[[ Records shown open ]]

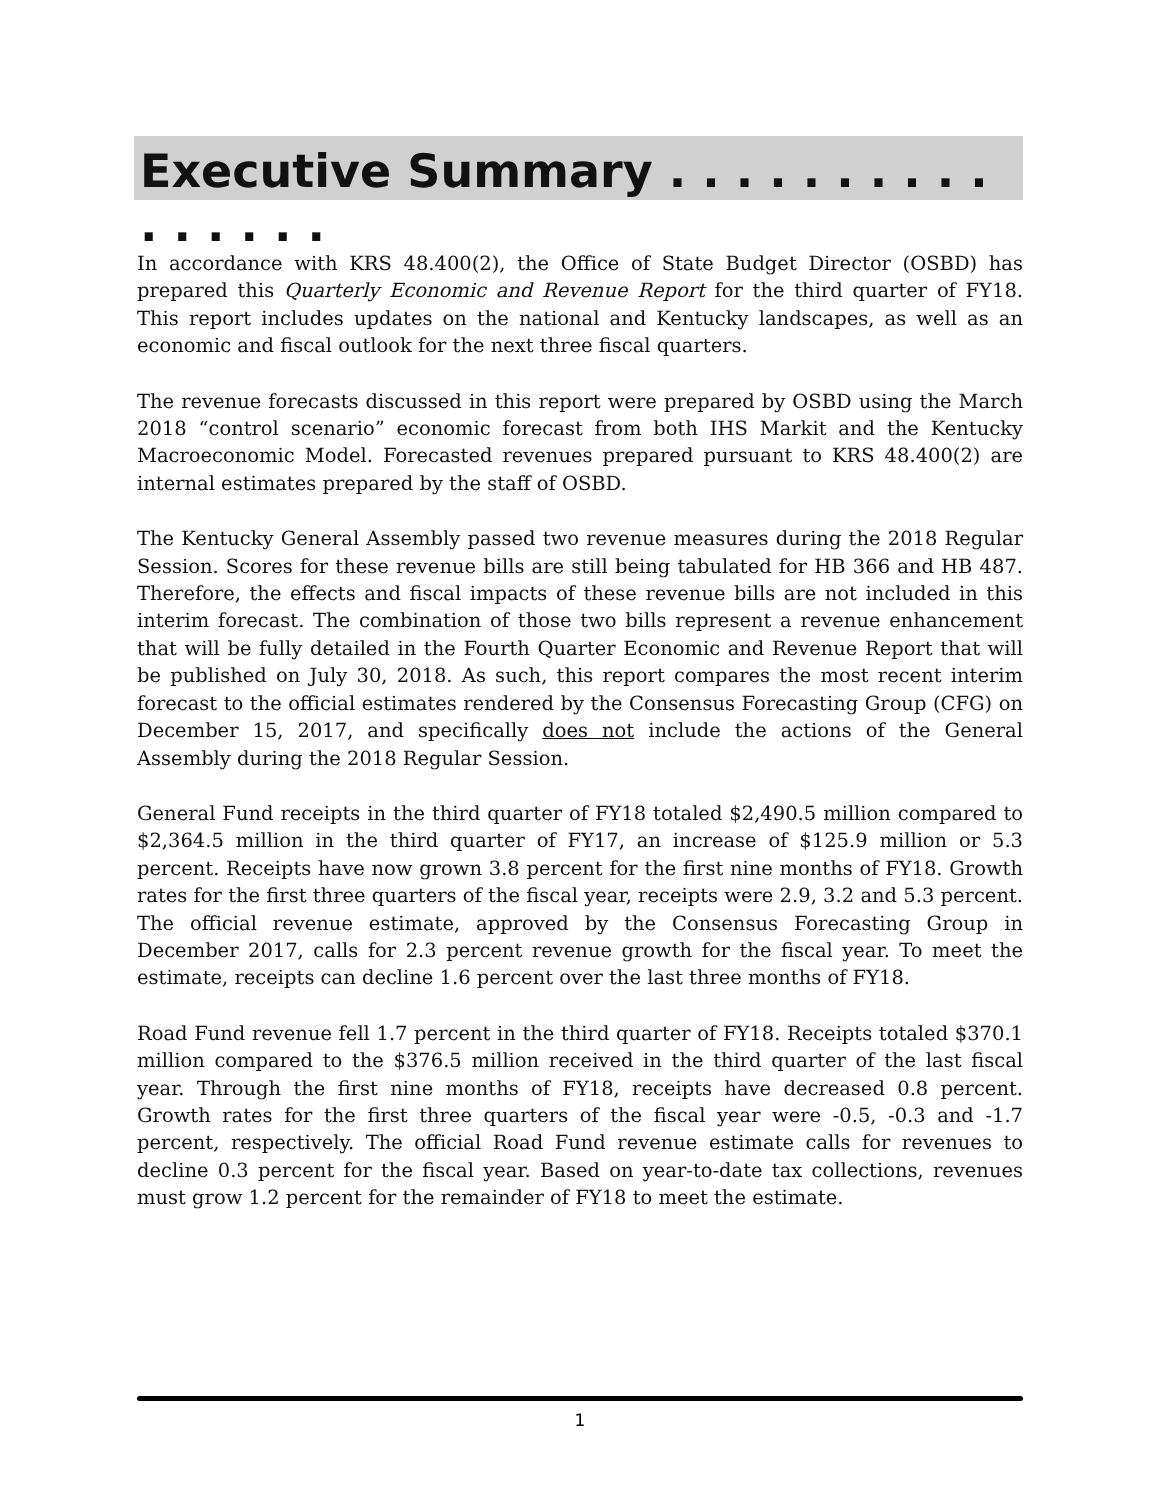Executive Summary . . . . . . . . . . . . . . . .
In accordance with KRS 48.400(2), the Office of State Budget Director (OSBD) has prepared this Quarterly Economic and Revenue Report for the third quarter of FY18. This report includes updates on the national and Kentucky landscapes, as well as an economic and fiscal outlook for the next three fiscal quarters.
The revenue forecasts discussed in this report were prepared by OSBD using the March 2018 “control scenario” economic forecast from both IHS Markit and the Kentucky Macroeconomic Model. Forecasted revenues prepared pursuant to KRS 48.400(2) are internal estimates prepared by the staff of OSBD.
The Kentucky General Assembly passed two revenue measures during the 2018 Regular Session. Scores for these revenue bills are still being tabulated for HB 366 and HB 487. Therefore, the effects and fiscal impacts of these revenue bills are not included in this interim forecast. The combination of those two bills represent a revenue enhancement that will be fully detailed in the Fourth Quarter Economic and Revenue Report that will be published on July 30, 2018. As such, this report compares the most recent interim forecast to the official estimates rendered by the Consensus Forecasting Group (CFG) on December 15, 2017, and specifically does not include the actions of the General Assembly during the 2018 Regular Session.
General Fund receipts in the third quarter of FY18 totaled $2,490.5 million compared to $2,364.5 million in the third quarter of FY17, an increase of $125.9 million or 5.3 percent. Receipts have now grown 3.8 percent for the first nine months of FY18. Growth rates for the first three quarters of the fiscal year, receipts were 2.9, 3.2 and 5.3 percent. The official revenue estimate, approved by the Consensus Forecasting Group in December 2017, calls for 2.3 percent revenue growth for the fiscal year. To meet the estimate, receipts can decline 1.6 percent over the last three months of FY18.
Road Fund revenue fell 1.7 percent in the third quarter of FY18. Receipts totaled $370.1 million compared to the $376.5 million received in the third quarter of the last fiscal year. Through the first nine months of FY18, receipts have decreased 0.8 percent. Growth rates for the first three quarters of the fiscal year were -0.5, -0.3 and -1.7 percent, respectively. The official Road Fund revenue estimate calls for revenues to decline 0.3 percent for the fiscal year. Based on year-to-date tax collections, revenues must grow 1.2 percent for the remainder of FY18 to meet the estimate.
1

[[ Records shown closed ]]

• _Problem_: Copy out whichever lines of the listing contain the word "prepared".

• _Exercise response_:
In accordance with KRS 48.400(2), the Office of State Budget Director (OSBD) has prepared this Quarterly Economic and Revenue Report for the third quarter of FY18. This report includes updates on the national and Kentucky landscapes, as well as an economic and fiscal outlook for the next three fiscal quarters.
The revenue forecasts discussed in this report were prepared by OSBD using the March 2018 “control scenario” economic forecast from both IHS Markit and the Kentucky Macroeconomic Model. Forecasted revenues prepared pursuant to KRS 48.400(2) are internal estimates prepared by the staff of OSBD.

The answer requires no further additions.